The Government has been weighing the idea of having a regulator in the railway sector to take a call on tariffs. This would involve deciding the cost of providing railway services for passenger and freight trains. The Railways is also in the process of finalising the network access charges for the dedicated freight corridor corporation.
In this context, Business Line caught up with Lord Anthony Berkeley, Chairman, Rail Freight Group, UK, and Member of the House of Lords, during his recent India visit, to understand the structure of privatised rail freight market, and the access charges setting mechanism.
What is the structure of rail freight market in UK?
There is the railway regulator — Office of Rail Regulation (ORR). Then there is Network Rail, which manages the railway network and is supposed to that it runs efficiently.
The freight market in the UK is not subsidised. We have five different train freight operators. There is a contract between network rail and train operator, which defines the access charges that the operator will pay, and another contract between the train operator and the leasing companies.
For the freight customers, there is another contract between train operators and customers. The train operator has rights to run a train on the network — between point A and point B within a certain time. An operator has to run services on the track on maintain those rights.
The cost to the operating company include cost of access, locomotive, terminal access charges, fuel, hire charges of wagon and staff.
How are the rail network access charges, which companies pay to network rail, fixed?
In the UK, Network Rail fixes the charges for freight operating companies to access the network at marginal cost, but the actual level of charges and all other elements of charges are set by the regulator (ORR), which bases its calculation by defining marginal cost of building and/or maintaining the lines. This applies to all the mixed traffic lines on the railway.
For freight only lines, freight operators pay the whole cost of maintaining these lines, but since they are only for freight, the cost is not high.
And we have had big arguments on the marginal cost. About five years ago, Network Rail said they spent £100 million to maintain the (freight) line. We contested that as we had not seen them maintain those lines and the amount dropped to £10 million. Five years ago, the regulator reduced the freight charges by 20 per cent. We are having the exercise again.
In the UK, ORR is required ensure Network Rail operates efficiently. The regulator said that network rail should reduce the cost of operations by 50 per cent spread over 10 years — that finishes next year. They have to do that without reducing the quality of network.
The cost is then separated to wagon type, axle weight, wagon suspension and speed. So, each wagon has a charge factor, for empty or loaded.
What is the impact of competition in the rail freight market in the UK?

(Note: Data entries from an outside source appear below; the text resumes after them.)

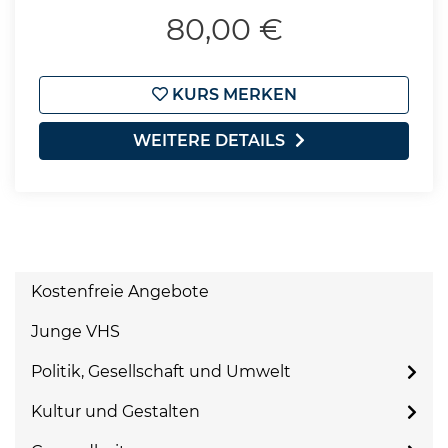
80,00 €
KURS MERKEN
WEITERE DETAILS
Kostenfreie Angebote
Junge VHS
Politik, Gesellschaft und Umwelt
Kultur und Gestalten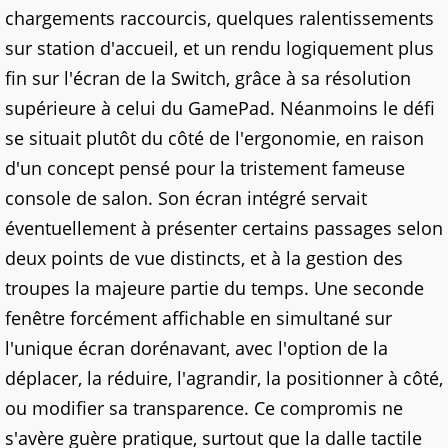
chargements raccourcis, quelques ralentissements
sur station d'accueil, et un rendu logiquement plus
fin sur l'écran de la Switch, grâce à sa résolution
supérieure à celui du GamePad. Néanmoins le défi
se situait plutôt du côté de l'ergonomie, en raison
d'un concept pensé pour la tristement fameuse
console de salon. Son écran intégré servait
éventuellement à présenter certains passages selon
deux points de vue distincts, et à la gestion des
troupes la majeure partie du temps. Une seconde
fenêtre forcément affichable en simultané sur
l'unique écran dorénavant, avec l'option de la
déplacer, la réduire, l'agrandir, la positionner à côté,
ou modifier sa transparence. Ce compromis ne
s'avère guère pratique, surtout que la dalle tactile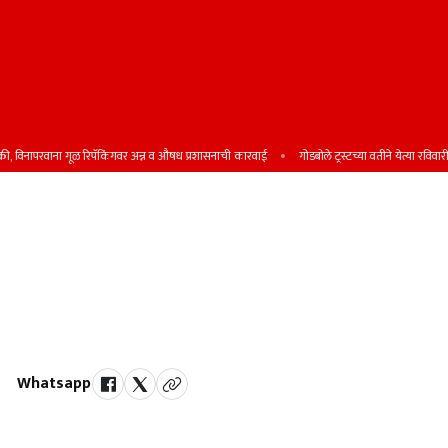
विनापरवाना गूळ रिपॅकिंगवर अन्न व औषध प्रशासनाची कारवाई
गोडबोले ट्रस्टच्या वतीने येत्या रविवारी शिष्
सैदापूरमध्ये बिअर बारसमोर
हाणामारीप्रकरणी एकाविरुद्ध गुन्हा;
घटनेमुळे परिसरात काही काळ गोंधळाचे
वातावरण
Whatsapp
by Team Satara Today | published on : 17 May 2026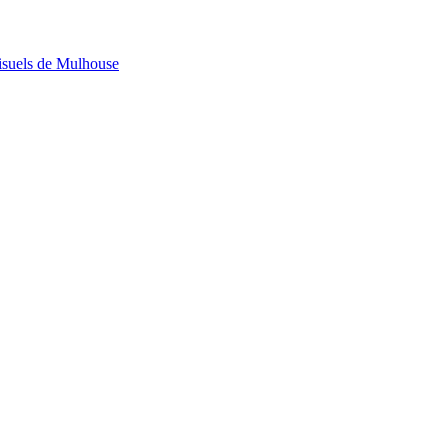
visuels de Mulhouse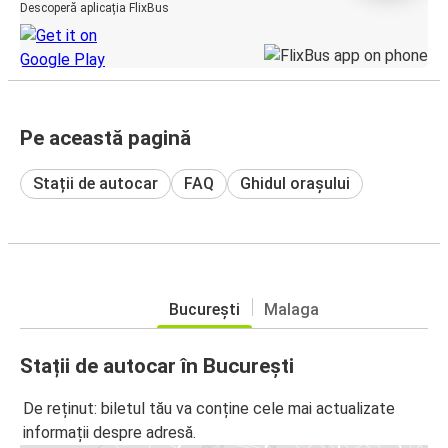
Descoperă aplicația FlixBus
Pe această pagină
Stații de autocar
FAQ
Ghidul orașului
București
Malaga
Stații de autocar în București
De reținut: biletul tău va conține cele mai actualizate
informații despre adresă.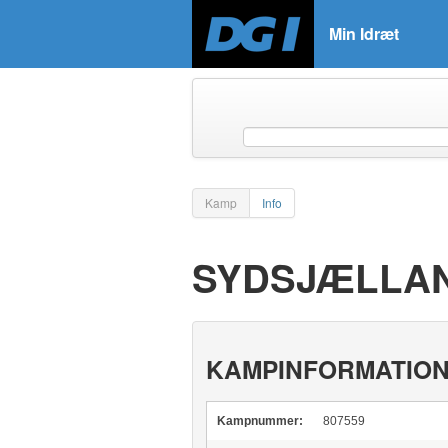
Min Idræt
Kamp
Info
SYDSJÆLLAN
KAMPINFORMATIO
Kampnummer:
807559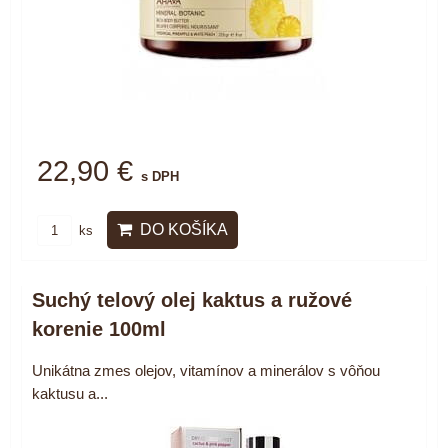
22,90 €
s DPH
DO KOŠÍKA
ks
Suchý telový olej kaktus a ružové
korenie 100ml
Unikátna zmes olejov, vitamínov a minerálov s vôňou
kaktusu a...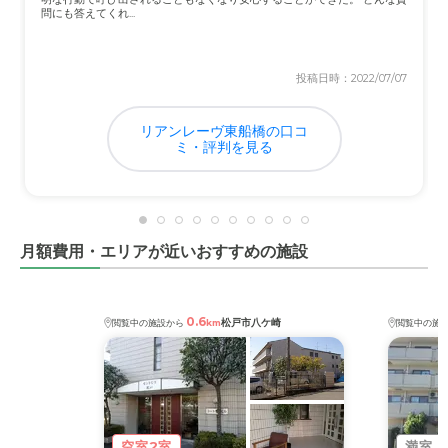
おむつ等メーカーの指定もなくこちらで用意したものを使
問にも答えてくれ...
ってくれたのでたすかりました。体調観察を丁寧にして下
さり不調にすぐに対処できた。
投稿日時：2022/07/07
近隣環境や交通アクセスについて
坂が多いが国道に近いので車では行きやすく、国道近くの
リアンレーヴ東船橋の口コ
割には住宅地で静かで良かった。
ミ・評判を見る
料金費用について
介護５だったので本人の年金で賄える金額で充実した介護
サポートが受けられた。介護状態が軽ければ同じ内容の介
月額費用・エリアが近いおすすめの施設
護は受けられなかったと思う。少し高いとも感じるが体力
面や精神面から考えると妥当だと思います。
0.6
松戸市八ケ崎
閲覧中の施設から
km
閲覧中の施
空室2室
満室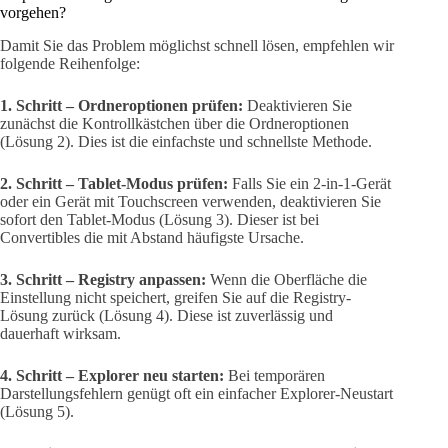
vorgehen?
Damit Sie das Problem möglichst schnell lösen, empfehlen wir
folgende Reihenfolge:
1. Schritt – Ordneroptionen prüfen:
Deaktivieren Sie
zunächst die Kontrollkästchen über die Ordneroptionen
(Lösung 2). Dies ist die einfachste und schnellste Methode.
2. Schritt – Tablet-Modus prüfen:
Falls Sie ein 2-in-1-Gerät
oder ein Gerät mit Touchscreen verwenden, deaktivieren Sie
sofort den Tablet-Modus (Lösung 3). Dieser ist bei
Convertibles die mit Abstand häufigste Ursache.
3. Schritt – Registry anpassen:
Wenn die Oberfläche die
Einstellung nicht speichert, greifen Sie auf die Registry-
Lösung zurück (Lösung 4). Diese ist zuverlässig und
dauerhaft wirksam.
4. Schritt – Explorer neu starten:
Bei temporären
Darstellungsfehlern genügt oft ein einfacher Explorer-Neustart
(Lösung 5).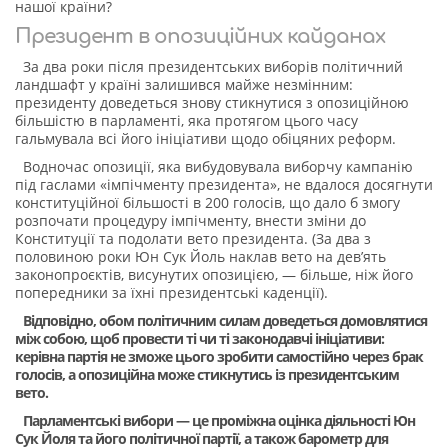
нашої країни?
Президент в опозиційних кайданах
За два роки після президентських виборів політичний
ландшафт у країні залишився майже незмінним:
президенту доведеться знову стикнутися з опозиційною
більшістю в парламенті, яка протягом цього часу
гальмувала всі його ініціативи щодо обіцяних реформ.
Водночас опозиції, яка вибудовувала виборчу кампанію
під гаслами «імпічменту президента», не вдалося досягнути
конституційної більшості в 200 голосів, що дало б змогу
розпочати процедуру імпічменту, внести зміни до
Конституції та подолати вето президента. (За два з
половиною роки Юн Сук Йоль наклав вето на дев’ять
законопроєктів, висунутих опозицією, — більше, ніж його
попередники за їхні президентські каденції).
Відповідно, обом політичним силам доведеться домовлятися
між собою, щоб провести ті чи ті законодавчі ініціативи:
керівна партія не зможе цього зробити самостійно через брак
голосів, а опозиційна може стикнутись із президентським
вето.
Парламентські вибори — це проміжна оцінка діяльності Юн
Сук Йоля та його політичної партії, а також барометр для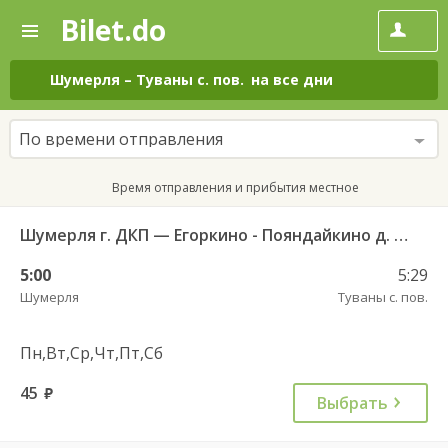
Bilet.do
—
Bilet.do
Поиск
и
покупка
Шумерля
–
Туваны с. пов.
на все дни
билетов
на
автобус
По времени отправления
онлайн
Время отправления и прибытия местное
Шумерля г. ДКП — Егоркино - Пояндайкино д. 111
5:00
5:29
Шумерля
Туваны с. пов.
Пн,Вт,Ср,Чт,Пт,Сб
45
руб.
Выбрать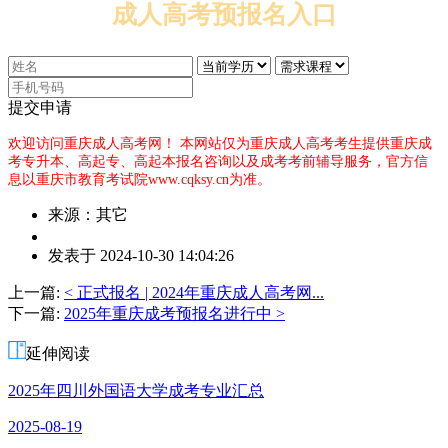
成人高考预报名入口
提交申请
欢迎访问重庆成人高考网！
本网站仅为重庆成人高考考生提供重庆成
考专升本、高起专、高起本报名咨询以及成考考前辅导服务，官方信
息以重庆市教育考试院www.cqksy.cn为准。
来源：其它
作
发表于 2024-10-30 14:04:26
者：
侯
上一篇:
< 正式报名 | 2024年重庆成人高考网...
老
下一篇:
2025年重庆成考预报名进行中 >
师
延伸阅读
2025年四川外国语大学成考专业汇总
2025-08-19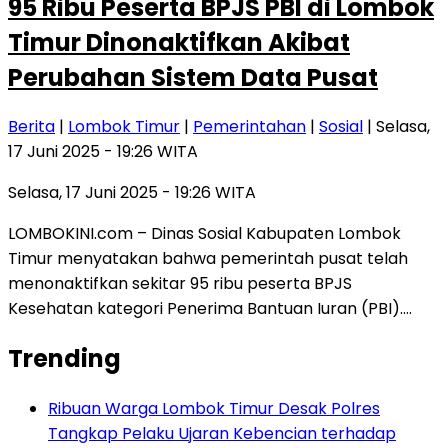
95 Ribu Peserta BPJS PBI di Lombok
Timur Dinonaktifkan Akibat
Perubahan Sistem Data Pusat
Berita
|
Lombok Timur
|
Pemerintahan
|
Sosial
| Selasa,
17 Juni 2025 - 19:26 WITA
Selasa, 17 Juni 2025 - 19:26 WITA
LOMBOKINI.com – Dinas Sosial Kabupaten Lombok
Timur menyatakan bahwa pemerintah pusat telah
menonaktifkan sekitar 95 ribu peserta BPJS
Kesehatan kategori Penerima Bantuan Iuran (PBI)….
Trending
Ribuan Warga Lombok Timur Desak Polres
Tangkap Pelaku Ujaran Kebencian terhadap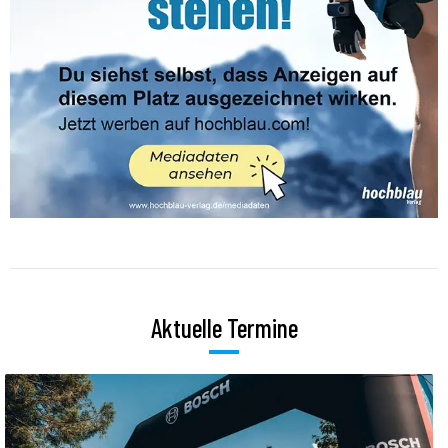
Aktuelle Termine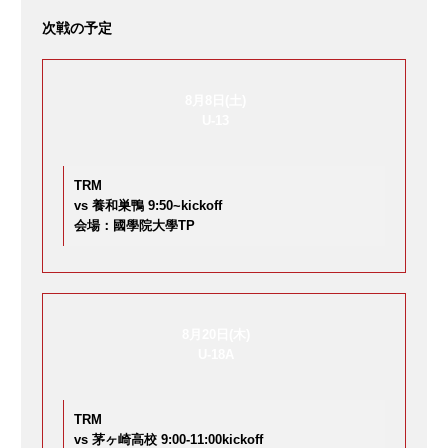
次戦の予定
8月8日(土)
U-13
TRM
vs 養和巣鴨 9:50~kickoff
会場：國學院大學TP
ｸﾗﾌﾞ
8月20日(木)
U-18A
TRM
試合記録
vs 茅ヶ崎高校 9:00-11:00kickoff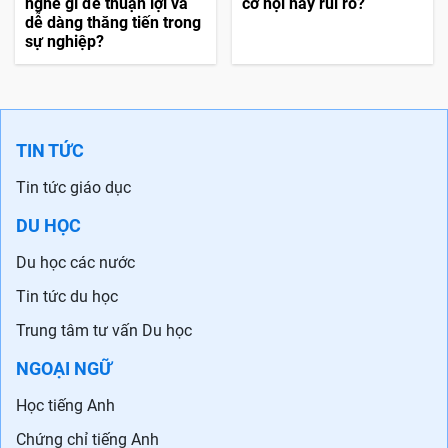
nghề gì để thuận lợi và
cơ hội hay rủi ro?
dễ dàng thăng tiến trong
sự nghiệp?
TIN TỨC
Tin tức giáo dục
DU HỌC
Du học các nước
Tin tức du học
Trung tâm tư vấn Du học
NGOẠI NGỮ
Học tiếng Anh
Chứng chỉ tiếng Anh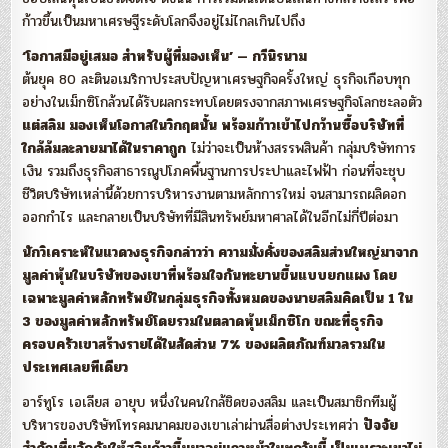
ก้าวขึ้นเป็นมหาเศรษฐีระดับโลกจึงอยู่ไม่ไกลเกินไปถึง
‘โอกาสมีอยู่เสมอ สำหรับผู้ที่มองเห็น’ — กวีนิรนาม
ต้นยุค 80 ละตินอเมริกาประสบปัญหาเศรษฐกิจครั้งใหญ่ ธุรกิจเกือบทุก
อย่างในเม็กซิโกล้วนได้รับผลกระทบโดยตรงจากสภาพเศรษฐกิจโลกชะลอตัว
แต่สลิม มองเห็นโอกาสในวิกฤตนั้น พร้อมก้าวเข้าไปกว้านซื้อบริษัทที่
ใกล้ล้มละลายมาได้ในราคาถูก
ไม่ว่าจะเป็นห้างสรรพสินค้า กลุ่มบริษัทการ
เงิน รวมถึงธุรกิจสาธารณูปโภคพื้นฐานการประปาและไฟฟ้า ก่อนที่จะชุบ
ชีวิตบริษัทเหล่านี้ด้วยการบริหารงานตามหลักการใหม่ จนสามารถผลิดอก
ออกกำไร และกลายเป็นบริษัทที่มีสินทรัพย์มหาศาลได้ในอีกไม่กี่ปีต่อมา
นักวิเคราะห์ในแวดวงธุรกิจกล่าวว่า ความมั่งคั่งของสลิมส่วนใหญ่มาจาก
มูลค่าหุ้นในบริษัทของเขาที่พร้อมใจกันทะยานขึ้นแบบยกแผง โดย
เฉพาะมูลค่าหลักทรัพย์ในกลุ่มธุรกิจทั้งหมดของนายสลิมคิดเป็น 1 ใน
3 ของมูลค่าหลักทรัพย์โดยรวมในตลาดหุ้นเม็กซิโก ขณะที่ธุรกิจ
ครอบครัวเขาสร้างรายได้ในสัดส่วน 7% ของผลิตภัณฑ์มวลรวมใน
ประเทศเลยทีเดียว
อาร์ทูโร เอเลียส อายุบ หนึ่งในคนใกล้ชิดของสลิม และเป็นสมาชิกทีมผู้
บริหารของบริษัทโทรคมนาคมของเขาเล่าผ่านสื่อต่างประเทศว่า
ปัจจัย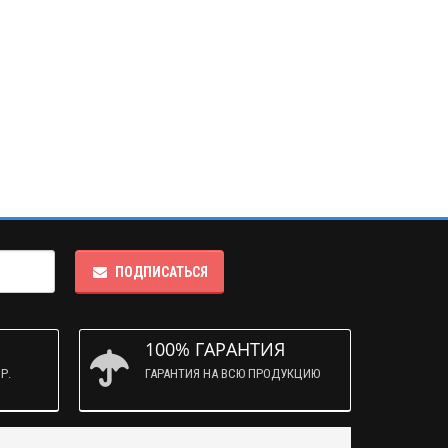
ПОДПИСАТЬСЯ
100% ГАРАНТИЯ
Р.
ГАРАНТИЯ НА ВСЮ ПРОДУКЦИЮ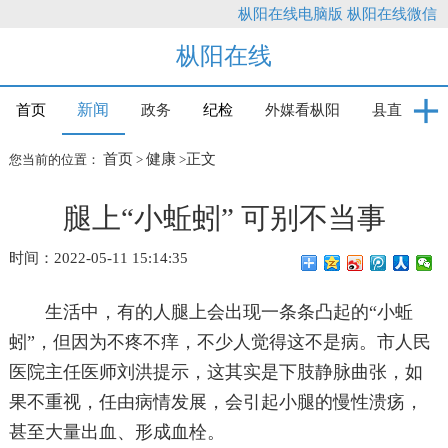
枞阳在线电脑版
枞阳在线微信
枞阳在线
新闻
首页
政务
纪检
外媒看枞阳
县直
首页
健康
正文
您当前的位置：
>
>
腿上“小蚯蚓” 可别不当事
时间：2022-05-11 15:14:35
生活中，有的人腿上会出现一条条凸起的“小蚯
蚓”，但因为不疼不痒，不少人觉得这不是病。市人民
医院主任医师刘洪提示，这其实是下肢静脉曲张，如
果不重视，任由病情发展，会引起小腿的慢性溃疡，
甚至大量出血、形成血栓。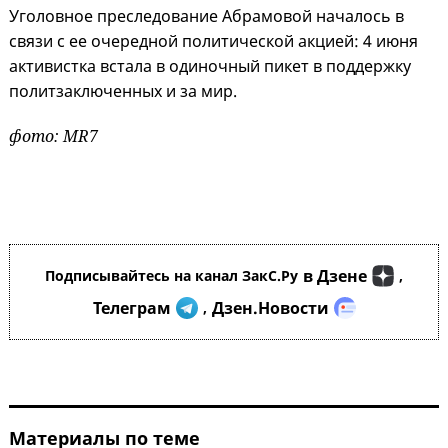
Уголовное преследование Абрамовой началось в
связи с ее очередной политической акцией: 4 июня
активистка встала в одиночный пикет в поддержку
политзаключенных и за мир.
фото: MR7
в Дзене
Подписывайтесь на канал ЗакС.Ру
,
Телеграм
Дзен.Новости
,
Материалы по теме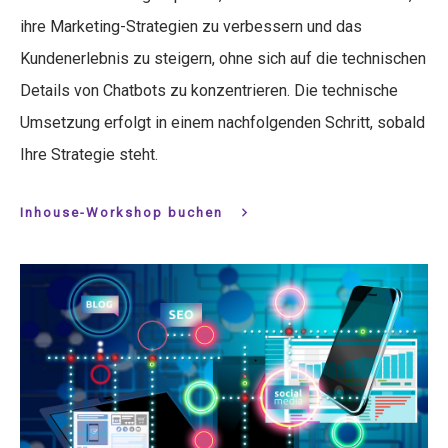
ihre Marketing-Strategien zu verbessern und das
Kundenerlebnis zu steigern, ohne sich auf die technischen
Details von Chatbots zu konzentrieren. Die technische
Umsetzung erfolgt in einem nachfolgenden Schritt, sobald
Ihre Strategie steht.
Inhouse-Workshop buchen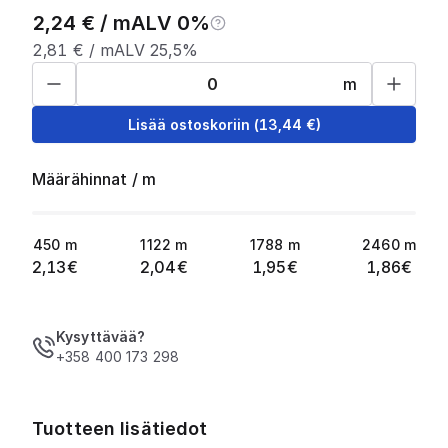
2,24
€ /
m
ALV 0%
2,81
€ /
m
ALV 25,5%
m
Lisää ostoskoriin
(
13,44
€)
Määrähinnat
/
m
450
m
1122
m
1788
m
2460
m
2,13
€
2,04
€
1,95
€
1,86
€
Kysyttävää?
+358 400 173 298
Tuotteen lisätiedot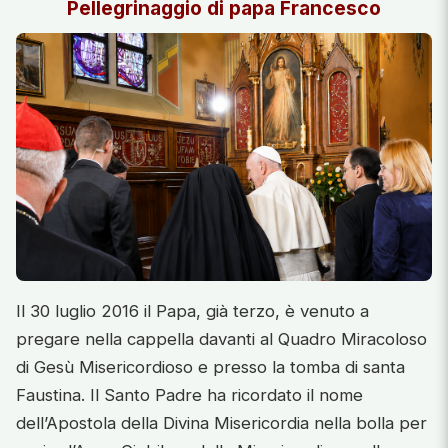
Pellegrinaggio di papa Francesco
Il 30 luglio 2016 il Papa, già terzo, è venuto a
pregare nella cappella davanti al Quadro Miracoloso
di Gesù Misericordioso e presso la tomba di santa
Faustina. Il Santo Padre ha ricordato il nome
dell’Apostola della Divina Misericordia nella bolla per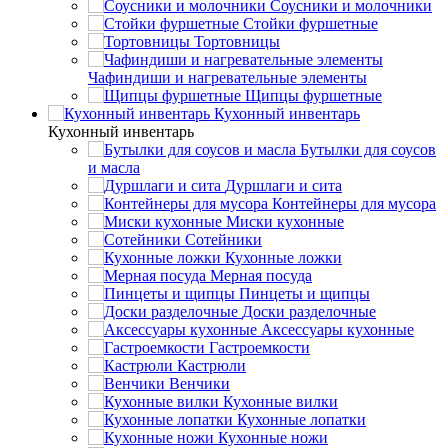
Соусники и молочники
Стойки фуршетные
Тортовницы
Чафиндиши и нагревательные элементы
Щипцы фуршетные
Кухонный инвентарь
Кухонный инвентарь
Бутылки для соусов
и масла
Дуршлаги и сита
Контейнеры для мусора
Миски кухонные
Сотейники
Кухонные ложки
Мерная посуда
Пинцеты и щипцы
Доски разделочные
Аксессуары кухонные
Гастроемкости
Кастрюли
Венчики
Кухонные вилки
Кухонные лопатки
Кухонные ножи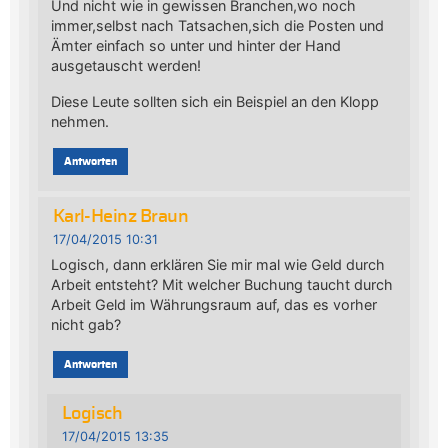
Und nicht wie in gewissen Branchen,wo noch
immer,selbst nach Tatsachen,sich die Posten und
Ämter einfach so unter und hinter der Hand
ausgetauscht werden!
Diese Leute sollten sich ein Beispiel an den Klopp
nehmen.
Antworten
Karl-Heinz Braun
17/04/2015 10:31
Logisch, dann erklären Sie mir mal wie Geld durch
Arbeit entsteht? Mit welcher Buchung taucht durch
Arbeit Geld im Währungsraum auf, das es vorher
nicht gab?
Antworten
Logisch
17/04/2015 13:35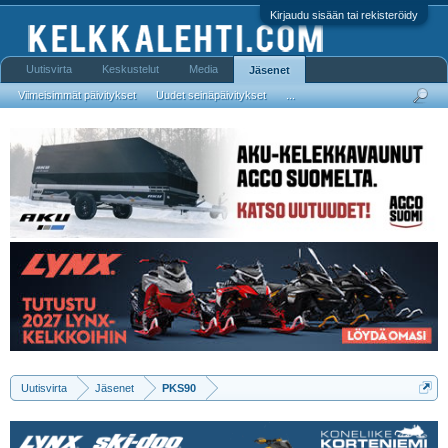
Kirjaudu sisään tai rekisteröidy
Uutisvirta
Keskustelut
Media
Jäsenet
Viimeisimmät päivitykset
Uudet seinäpäivitykset
...
Uutisvirta
Jäsenet
PKS90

The cost of transportation has gone down. One of our railways was taken over by DB Schenker (German Railways). Initially it had most of the coal contracts and lost most of them. That was because other train freight operators came in with much cheaper services for the customers.
Competition does twist the market in many ways. Now, we have five companies — two came from British Rail and three were new.
The annual turnover per employee for the three entrant private companies is 38 per cent more than the turnover per employee in the two British Rail companies. This is what competition does — the new companies found ways to improve asset utilisation.
What are the key commodities that are transported on rail in the UK and Europe, and also the projected growth trends?
Broadly, there are two commodity groups — bulk and inter-modal. In the UK, bulk includes coal, biomass, building material, steel raw material and steel products. They have grown significantly in the last 15 years, particularly coal.
Building material such as sand, cement and aggregates are the other group of commodities. On a long term basis, they will not grow very much because people ultimately will not use a lot of bricks.
In Europe, it is much the same, except there are additional users — chemical industry and steel industry are large users. They use rail not just in moving cargo around Europe but also within their plants.
In the steel industry, the problem is that customers are tied to one train operator, which owns a certain kind of wagons. Steel customers there want to change operators, but it is not possible unless they buy new wagons, which is very expensive. The French Railways have lost 50 per cent of their rail freight traffic in the last 10 years.
In the chemical industry, wagons are generally leased. So, customers have it relatively easy because they can change operators.
The inter-modal segment — which is containerised segment — is growing in the UK and Europe. Our forecast is that the inter-modal section will at least double or, may be, treble over the next 20 years. This will be the trend over Europe.
However, the inter-modal customer wants more reliability. The customer wants deliveries on time.